Il sindaco Miguel Becker, appartenente ad una famiglia di coloni che fecero la propria fortuna grazie al genocidio del popolo mapuche nella “Pacificazione dell’Araucanía” (1860-1883), un anno fa ha dichiarato la guerra alla venditrici di ortaggi. Ha fallito perché hanno continuato a vendere e gli abitanti di Temuco hanno continuato a comprare da loro, come ho potuto osservare lo scorso dicembre nelle vicinanze del Mercado Pinto, dove si moltiplicano centinaia di posti di verdure, frutta, carne, legumi e artigianato.

Mentre il governo di Sebastián Piñera distribuisce aiuti ai grandi imprenditori agricoli e gli riduce le imposte, nelle regioni mapuche i contadini sono espulsi dai mercati, come mette in evidenza un documento della Comunità di Storia Mapuche. La storia coloniale repubblicana spiega questa brutale asimmetria.

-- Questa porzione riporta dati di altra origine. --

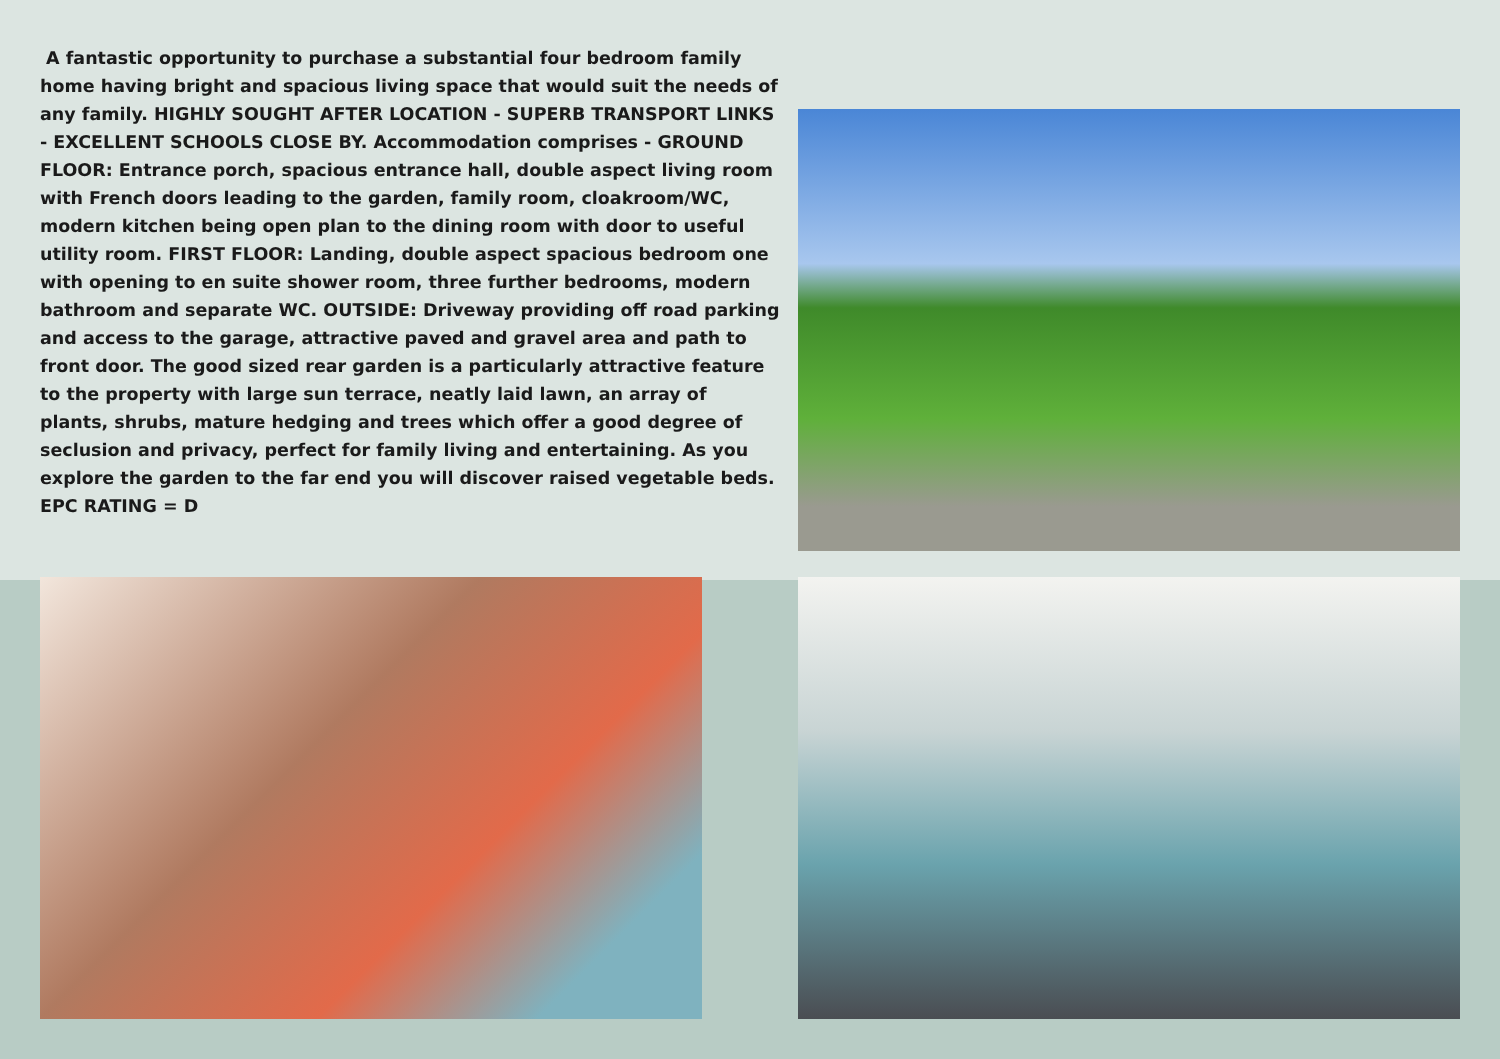A fantastic opportunity to purchase a substantial four bedroom family home having bright and spacious living space that would suit the needs of any family. HIGHLY SOUGHT AFTER LOCATION - SUPERB TRANSPORT LINKS - EXCELLENT SCHOOLS CLOSE BY. Accommodation comprises - GROUND FLOOR: Entrance porch, spacious entrance hall, double aspect living room with French doors leading to the garden, family room, cloakroom/WC, modern kitchen being open plan to the dining room with door to useful utility room. FIRST FLOOR: Landing, double aspect spacious bedroom one with opening to en suite shower room, three further bedrooms, modern bathroom and separate WC. OUTSIDE: Driveway providing off road parking and access to the garage, attractive paved and gravel area and path to front door. The good sized rear garden is a particularly attractive feature to the property with large sun terrace, neatly laid lawn, an array of plants, shrubs, mature hedging and trees which offer a good degree of seclusion and privacy, perfect for family living and entertaining. As you explore the garden to the far end you will discover raised vegetable beds. EPC RATING = D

“La totalità delle città situate nell’antico territorio mapuche furono edificate nella seconda metà del XIX secolo. Nel frattempo avanzavano le truppe cilene che spogliarono la società mapuche del suo territorio, si fondavano forti militari che successivamente si trasformarono nelle principali città della regione”  (https://bit.ly/2YP3rRg). La fondazione di Temuco fu fatta sui cadaveri di 400 mapuche che resistettero, crescendo su “un fiume di sangue mapuche”.

DYs48 2X4AA0tKr

La tradizione delle venditrici di ortaggi e frutta viene dalla volontà di sopravvivenza del popolo mapuche, condannato a sopravvivere in piccoli appezzamenti dove cominciarono a riprendersi dall’invasione militare, appena 140 anni fa. Le attuali città, eredi dei “forti militari” cileni, vogliono continuare a confinare la popolazione mapuche fuori dalle mura, isolandoli nei loro stessi territori, accettando al suo interno solo i bianchi.

La Comunità di Storia Mapuche riflette su quello che sta succedendo ora: “Ma lì noi stiamo, noi siamo penetrati, come fruttivendole, ortolane, ma anche come professoresse, giornaliste, operai, medici, alla fine, oggi noi mapuche siamo a Temuco e in altre città, e abbiamo “diritto alla città”, abbiamo diritto ad utilizzarle, e anche a governarle”.

Credo che questo paragrafo dica tutto. Dopo l’invasione militare e l’occupazione del nostro territorio, noi abbiamo recuperato, siamo in piedi e ora guardiamo più in là, verso l’autogoverno, verso la ricostruzione della nostra nazione.

Per questo gli storici dicono: “portiamo cattive notizie” per i potenti, “perché nonostante il colonialismo e il saccheggio, la società mapuche continua a stare in piedi, resistendo quotidianamente per sopravvivere e organizzandosi per progettare”.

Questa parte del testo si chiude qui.